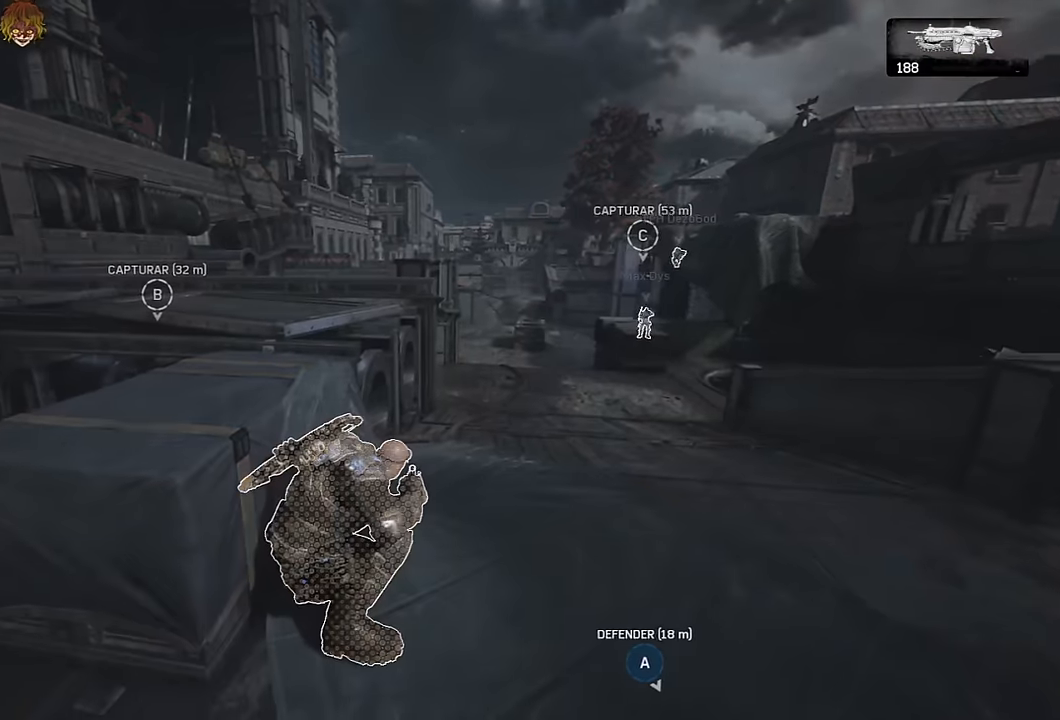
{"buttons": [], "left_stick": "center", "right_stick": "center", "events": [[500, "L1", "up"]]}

--

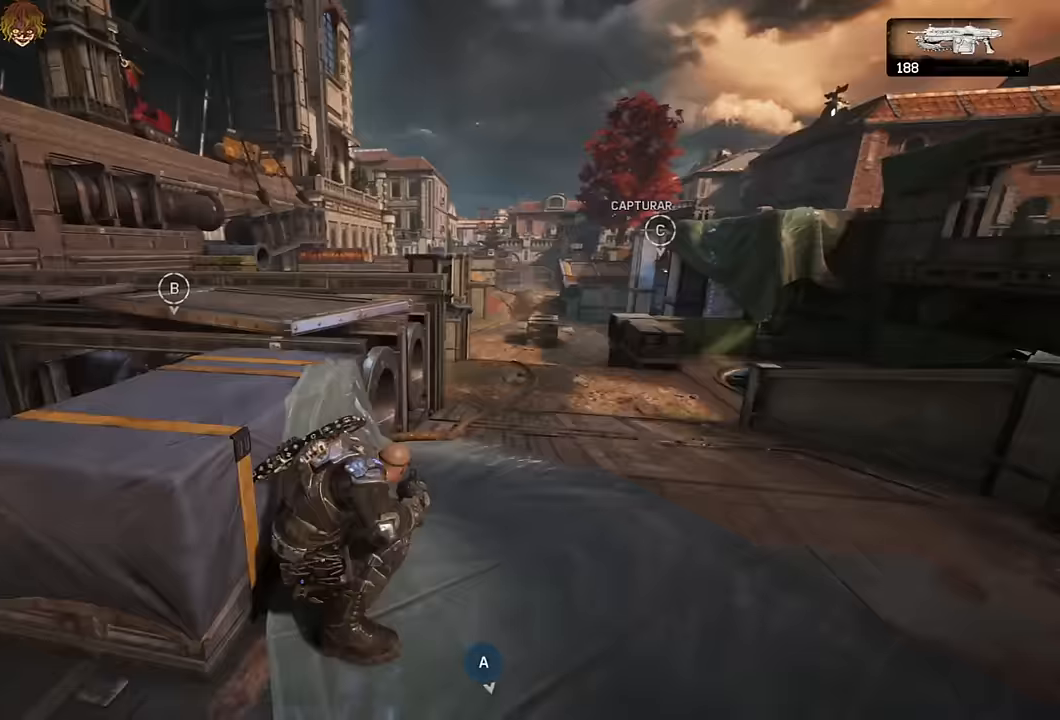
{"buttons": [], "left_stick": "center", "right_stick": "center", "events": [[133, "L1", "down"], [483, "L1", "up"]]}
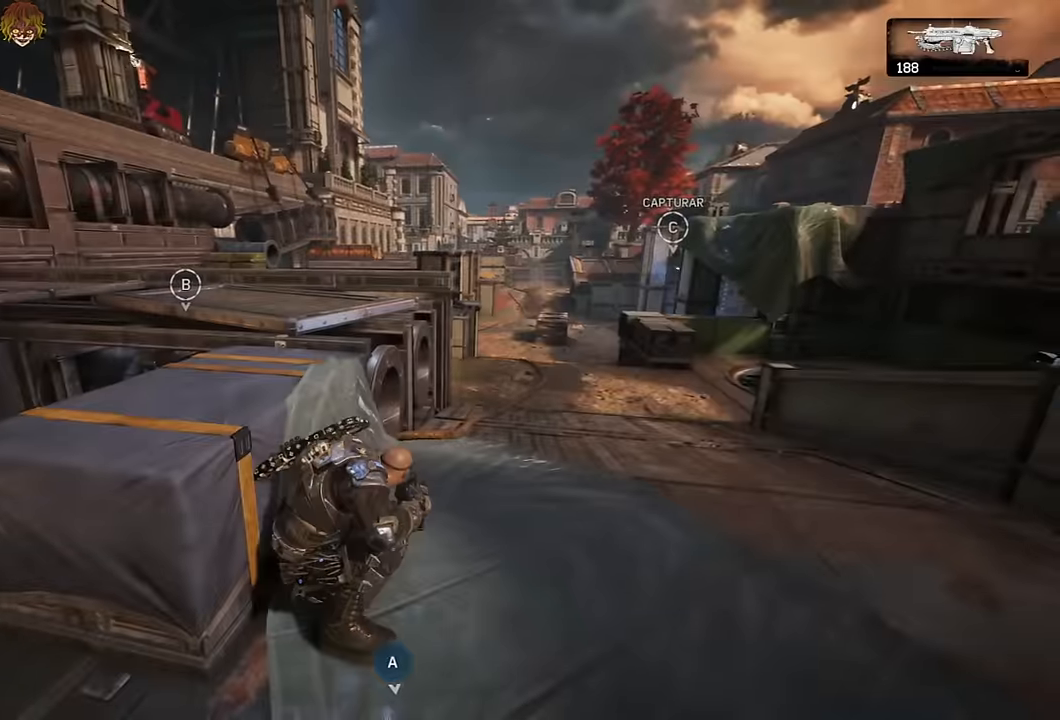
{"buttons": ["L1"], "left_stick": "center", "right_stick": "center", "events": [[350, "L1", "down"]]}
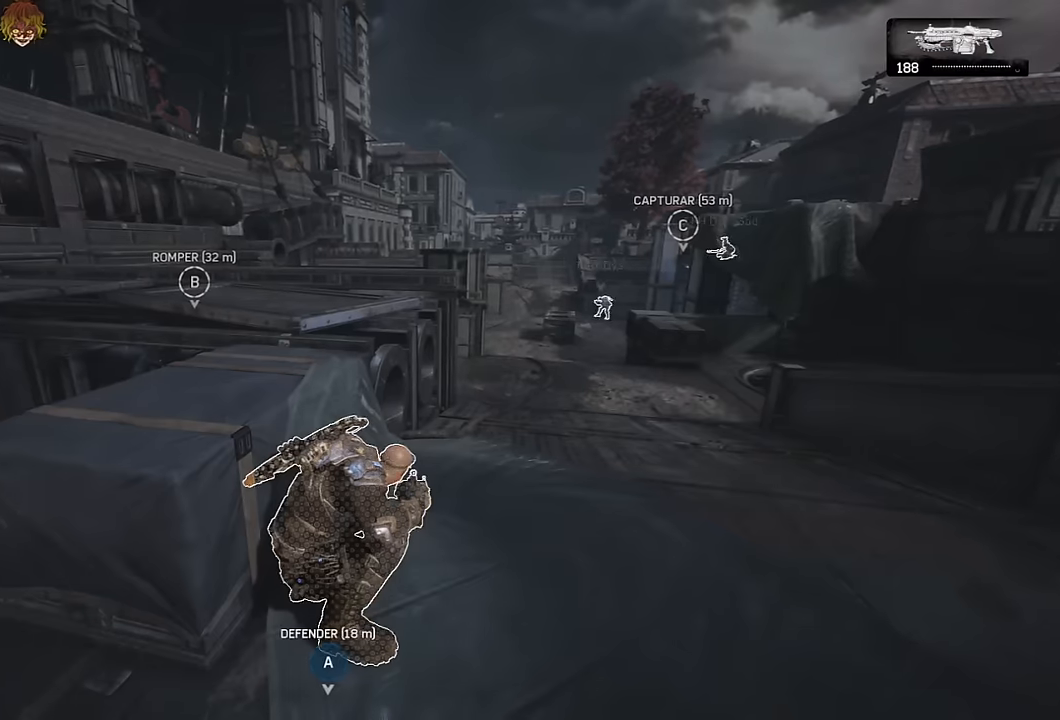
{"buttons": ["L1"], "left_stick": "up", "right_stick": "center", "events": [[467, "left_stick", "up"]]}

---

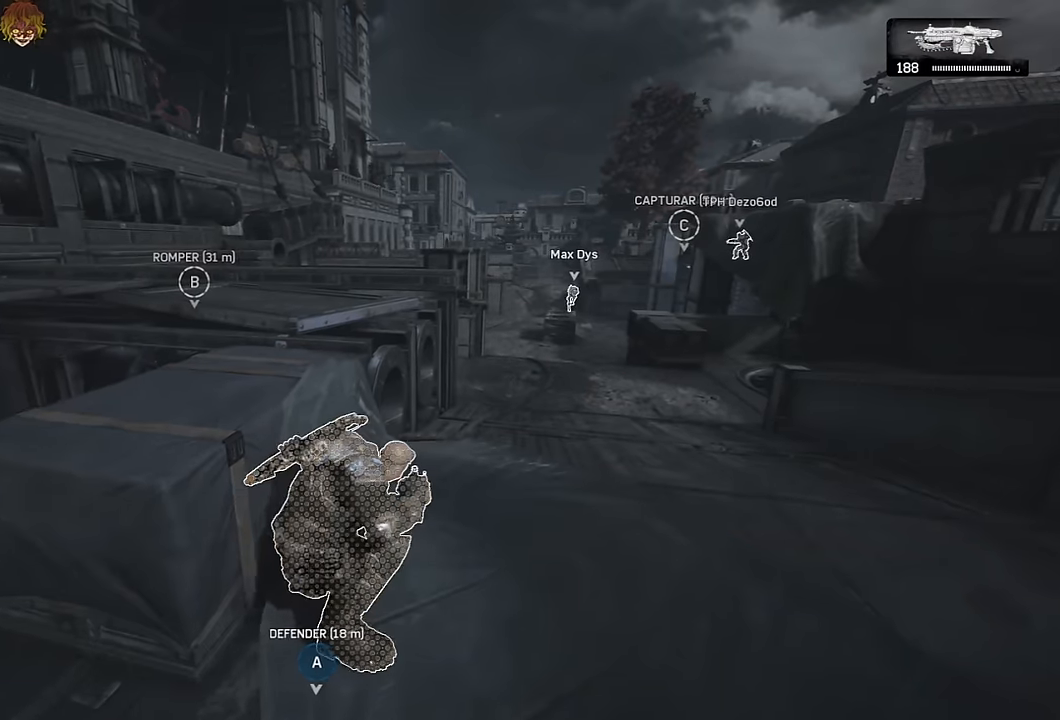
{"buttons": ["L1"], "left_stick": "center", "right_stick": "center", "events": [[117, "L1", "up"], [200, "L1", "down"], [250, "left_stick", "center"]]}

→ Exercise aim
Your reply should be the number of lines in the entries that contain "down", nothing more.

→ Exercise response
3